After I first invested in Staples, the stock rose significantly, allowing me to trim my position for a solid gain. The retail business then began to deteriorate, with not only sales but also operating margins declining precipitously, and the stock was sent back to the same levels at which I first invested. I used this opportunity to buy more Staples, at the lowest price yet.
Why am I digging in?
With all the trouble that Staples is having with its retail business, closing hundreds of stores and struggling to maintain profitability, why am I sticking with the stock? It all goes back to the commercial business, which has proven to be resilient, even growing as retail sales are shrinking. Staples is going to change over the next few years, closing many stores and remodeling others, and the commercial business will become a larger part of the company's business. This shouldn't be viewed as a failure by investors; the world is changing, and Staples needs to change with it. Instead, it should be viewed as an opportunity to buy a stock with a high level of uncertainty but, at least in my view, a far lower level of risk.
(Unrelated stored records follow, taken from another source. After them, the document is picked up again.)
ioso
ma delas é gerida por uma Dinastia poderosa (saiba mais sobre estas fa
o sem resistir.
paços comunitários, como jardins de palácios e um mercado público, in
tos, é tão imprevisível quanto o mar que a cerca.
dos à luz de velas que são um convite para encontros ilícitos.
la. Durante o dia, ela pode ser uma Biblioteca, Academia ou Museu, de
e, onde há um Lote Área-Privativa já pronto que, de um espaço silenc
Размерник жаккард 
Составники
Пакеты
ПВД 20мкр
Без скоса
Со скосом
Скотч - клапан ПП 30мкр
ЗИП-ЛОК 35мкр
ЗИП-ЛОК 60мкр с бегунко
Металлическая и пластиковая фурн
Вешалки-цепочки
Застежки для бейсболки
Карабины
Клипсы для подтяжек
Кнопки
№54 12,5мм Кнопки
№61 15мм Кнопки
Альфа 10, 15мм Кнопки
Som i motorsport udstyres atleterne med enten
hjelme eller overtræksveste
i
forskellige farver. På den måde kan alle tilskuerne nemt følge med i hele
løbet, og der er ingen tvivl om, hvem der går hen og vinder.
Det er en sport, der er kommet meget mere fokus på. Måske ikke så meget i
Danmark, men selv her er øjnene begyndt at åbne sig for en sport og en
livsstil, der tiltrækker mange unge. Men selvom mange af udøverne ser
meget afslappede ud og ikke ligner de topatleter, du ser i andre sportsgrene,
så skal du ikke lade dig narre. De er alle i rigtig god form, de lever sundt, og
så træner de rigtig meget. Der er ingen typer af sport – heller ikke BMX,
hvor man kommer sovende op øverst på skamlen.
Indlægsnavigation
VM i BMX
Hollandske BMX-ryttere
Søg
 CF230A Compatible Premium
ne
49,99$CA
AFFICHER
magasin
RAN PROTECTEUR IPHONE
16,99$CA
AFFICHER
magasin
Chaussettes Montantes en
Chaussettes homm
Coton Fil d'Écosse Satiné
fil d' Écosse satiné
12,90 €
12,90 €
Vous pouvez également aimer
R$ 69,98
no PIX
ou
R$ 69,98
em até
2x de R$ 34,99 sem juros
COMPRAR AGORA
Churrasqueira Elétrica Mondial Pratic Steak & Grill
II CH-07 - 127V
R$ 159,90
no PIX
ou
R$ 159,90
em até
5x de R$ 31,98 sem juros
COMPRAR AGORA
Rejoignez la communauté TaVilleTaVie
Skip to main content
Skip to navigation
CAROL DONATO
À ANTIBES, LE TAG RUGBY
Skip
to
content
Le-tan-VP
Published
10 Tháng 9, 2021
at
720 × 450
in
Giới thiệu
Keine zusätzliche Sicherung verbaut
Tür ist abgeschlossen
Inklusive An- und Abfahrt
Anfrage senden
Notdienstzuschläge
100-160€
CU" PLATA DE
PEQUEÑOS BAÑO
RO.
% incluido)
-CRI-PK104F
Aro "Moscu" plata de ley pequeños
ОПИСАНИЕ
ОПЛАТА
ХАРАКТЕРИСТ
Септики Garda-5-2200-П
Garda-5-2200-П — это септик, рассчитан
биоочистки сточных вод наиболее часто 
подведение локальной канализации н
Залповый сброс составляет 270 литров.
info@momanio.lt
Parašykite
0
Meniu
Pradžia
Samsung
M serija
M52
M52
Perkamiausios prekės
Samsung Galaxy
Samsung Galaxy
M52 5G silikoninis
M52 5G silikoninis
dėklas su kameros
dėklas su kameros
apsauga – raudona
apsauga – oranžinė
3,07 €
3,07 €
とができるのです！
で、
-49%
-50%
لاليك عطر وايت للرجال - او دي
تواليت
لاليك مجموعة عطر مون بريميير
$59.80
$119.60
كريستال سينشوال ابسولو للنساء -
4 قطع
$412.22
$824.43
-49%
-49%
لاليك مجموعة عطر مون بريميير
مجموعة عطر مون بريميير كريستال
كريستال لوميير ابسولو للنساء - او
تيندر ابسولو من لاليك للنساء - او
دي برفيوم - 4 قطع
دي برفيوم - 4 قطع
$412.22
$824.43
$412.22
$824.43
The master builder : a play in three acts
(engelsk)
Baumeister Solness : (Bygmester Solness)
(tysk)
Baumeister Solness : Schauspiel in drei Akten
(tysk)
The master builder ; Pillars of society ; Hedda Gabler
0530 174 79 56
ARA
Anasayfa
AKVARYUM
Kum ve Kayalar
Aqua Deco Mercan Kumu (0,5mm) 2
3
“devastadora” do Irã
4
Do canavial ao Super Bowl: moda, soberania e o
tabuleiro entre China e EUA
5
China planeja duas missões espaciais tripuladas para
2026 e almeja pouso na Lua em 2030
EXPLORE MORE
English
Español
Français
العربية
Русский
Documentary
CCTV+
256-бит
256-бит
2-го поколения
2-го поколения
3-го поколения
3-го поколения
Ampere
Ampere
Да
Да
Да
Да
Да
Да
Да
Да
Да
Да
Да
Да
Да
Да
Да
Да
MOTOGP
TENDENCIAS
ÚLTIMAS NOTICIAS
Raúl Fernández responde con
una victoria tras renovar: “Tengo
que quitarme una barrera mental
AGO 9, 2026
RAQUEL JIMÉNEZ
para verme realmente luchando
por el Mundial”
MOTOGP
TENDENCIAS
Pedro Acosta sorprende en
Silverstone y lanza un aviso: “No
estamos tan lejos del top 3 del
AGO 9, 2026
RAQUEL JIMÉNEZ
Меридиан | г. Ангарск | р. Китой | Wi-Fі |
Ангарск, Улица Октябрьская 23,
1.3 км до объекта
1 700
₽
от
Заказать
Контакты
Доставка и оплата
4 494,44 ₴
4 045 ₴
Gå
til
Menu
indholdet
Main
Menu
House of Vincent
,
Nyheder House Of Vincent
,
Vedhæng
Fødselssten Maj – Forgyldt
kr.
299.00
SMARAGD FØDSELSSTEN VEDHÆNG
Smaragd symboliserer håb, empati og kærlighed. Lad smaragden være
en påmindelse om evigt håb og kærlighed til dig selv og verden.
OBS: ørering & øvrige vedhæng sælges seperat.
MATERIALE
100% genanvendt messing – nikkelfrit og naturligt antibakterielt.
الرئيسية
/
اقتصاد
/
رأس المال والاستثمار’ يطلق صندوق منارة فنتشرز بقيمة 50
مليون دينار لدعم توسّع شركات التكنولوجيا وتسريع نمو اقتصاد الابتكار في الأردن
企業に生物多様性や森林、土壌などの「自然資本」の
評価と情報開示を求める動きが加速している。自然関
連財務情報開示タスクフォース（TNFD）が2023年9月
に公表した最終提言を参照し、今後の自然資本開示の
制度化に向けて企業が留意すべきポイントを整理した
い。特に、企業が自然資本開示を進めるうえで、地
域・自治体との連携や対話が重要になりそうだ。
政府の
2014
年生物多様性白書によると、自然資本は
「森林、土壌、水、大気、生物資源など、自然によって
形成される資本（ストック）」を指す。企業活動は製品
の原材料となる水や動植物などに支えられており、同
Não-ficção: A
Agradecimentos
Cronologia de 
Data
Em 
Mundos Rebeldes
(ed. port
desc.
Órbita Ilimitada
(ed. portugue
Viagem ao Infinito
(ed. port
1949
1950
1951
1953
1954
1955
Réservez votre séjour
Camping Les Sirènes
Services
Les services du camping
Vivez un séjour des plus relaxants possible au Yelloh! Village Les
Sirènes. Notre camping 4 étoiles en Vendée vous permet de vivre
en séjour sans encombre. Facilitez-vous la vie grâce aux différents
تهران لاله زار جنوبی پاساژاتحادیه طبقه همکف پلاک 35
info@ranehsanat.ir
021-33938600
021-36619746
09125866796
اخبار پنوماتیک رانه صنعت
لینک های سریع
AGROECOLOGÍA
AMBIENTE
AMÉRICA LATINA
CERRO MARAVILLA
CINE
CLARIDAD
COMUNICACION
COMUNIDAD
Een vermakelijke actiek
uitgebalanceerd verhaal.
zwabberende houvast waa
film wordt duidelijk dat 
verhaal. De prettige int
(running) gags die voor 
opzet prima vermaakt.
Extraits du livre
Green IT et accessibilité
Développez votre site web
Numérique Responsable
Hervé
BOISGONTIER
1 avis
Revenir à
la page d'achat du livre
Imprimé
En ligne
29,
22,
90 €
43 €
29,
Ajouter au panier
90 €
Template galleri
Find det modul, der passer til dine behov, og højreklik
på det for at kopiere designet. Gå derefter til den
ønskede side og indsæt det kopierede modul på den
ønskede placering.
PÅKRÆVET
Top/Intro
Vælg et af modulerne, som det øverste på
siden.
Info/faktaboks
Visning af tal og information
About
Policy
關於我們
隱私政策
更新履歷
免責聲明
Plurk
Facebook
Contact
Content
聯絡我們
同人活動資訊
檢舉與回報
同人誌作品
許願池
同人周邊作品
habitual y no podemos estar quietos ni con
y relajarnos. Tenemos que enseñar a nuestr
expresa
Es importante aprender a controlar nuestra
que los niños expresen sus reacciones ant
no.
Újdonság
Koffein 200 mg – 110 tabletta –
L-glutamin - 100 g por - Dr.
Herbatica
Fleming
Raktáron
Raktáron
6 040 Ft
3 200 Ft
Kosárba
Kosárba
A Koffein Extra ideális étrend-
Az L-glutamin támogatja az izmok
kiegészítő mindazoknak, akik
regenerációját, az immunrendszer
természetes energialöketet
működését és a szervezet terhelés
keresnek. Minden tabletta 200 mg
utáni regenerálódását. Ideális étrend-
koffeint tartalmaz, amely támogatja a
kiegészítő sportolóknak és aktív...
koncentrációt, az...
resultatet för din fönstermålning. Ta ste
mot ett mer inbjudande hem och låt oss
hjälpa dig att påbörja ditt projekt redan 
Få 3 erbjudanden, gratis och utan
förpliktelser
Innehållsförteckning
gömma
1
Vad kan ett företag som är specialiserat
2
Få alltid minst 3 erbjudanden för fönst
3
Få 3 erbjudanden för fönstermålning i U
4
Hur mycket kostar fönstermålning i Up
Staples has managed to continue growing the commercial business despite retail weakness for a few reasons. First, the company offers free delivery to all of its commercial customers, often on the next business day. It can do this because Staples operates its own fleet of trucks, and there's simply no way that a competitor relying on UPS or FedEx for deliveries can match this level of service.
Second, Staples has greatly expanded the types of products that its sells. The company is no longer simply an office supply vendor, selling just ink and paper products, but instead has expanded into complementary categories. From facilities and breakroom supplies to specialized categories like restaurant supplies, Staples is aiming to offer businesses everything they need.
The commercial business recorded an operating income of $604 million in fiscal 2013, and with the current market capitalization at about $8 billion, the stock trades at about 13 times this number, entirely ignoring the contribution from the retail segment. While the retail stores have become far less profitable over the past year, they're still making money, and it won't take much of an improvement to make the current stock price look like a bargain.
In fiscal 2013, the North American Retail and Online segment recorded $733 million in operating income. This number is on pace to be far lower this year, as margins in the segment have taken a dive, and the high-single digit operating margins of the past may never return.
Part of the problem is that Staples is aggressively growing its presence online, and investments in e-commerce, along with lower margins online in general, are dragging down profitability. There are also far too many stores across the office supply industry, and both Staples and rival Office Depot are closing hundreds of stores over the next few years. This consolidation of sales should help the profitability of the retail segment once the dust settles.
The NA Retail and Online segment was an $11 billion business in 2013, and while it will be smaller this year with sales declines and store closings, even a low single-digit operating margin would add considerably to the company's bottom line. I see no good reason why Staples can't achieve this.
The story at Staples has two parts. First, there's the commercial business, which has proven to be resilient, growing while both demand for core office supplies and Staples' retail sales have been shrinking. This is the main reason why I own Staples stock, and I believe that the company has a meaningful competitive advantage in this area. Second, there's the retail business, which has been struggling lately, but with store closings and cost cuts, should be able to generate consistent profits, albeit at lower margins than in the past.
In the long run, mid-single digit operating margins companywide should be sustainable, and that would lead to an operating profit in excess of $1 billion. With the stock price at just eight times this number, I believe that Staples is ultimately worth quite a bit more than it trades for today.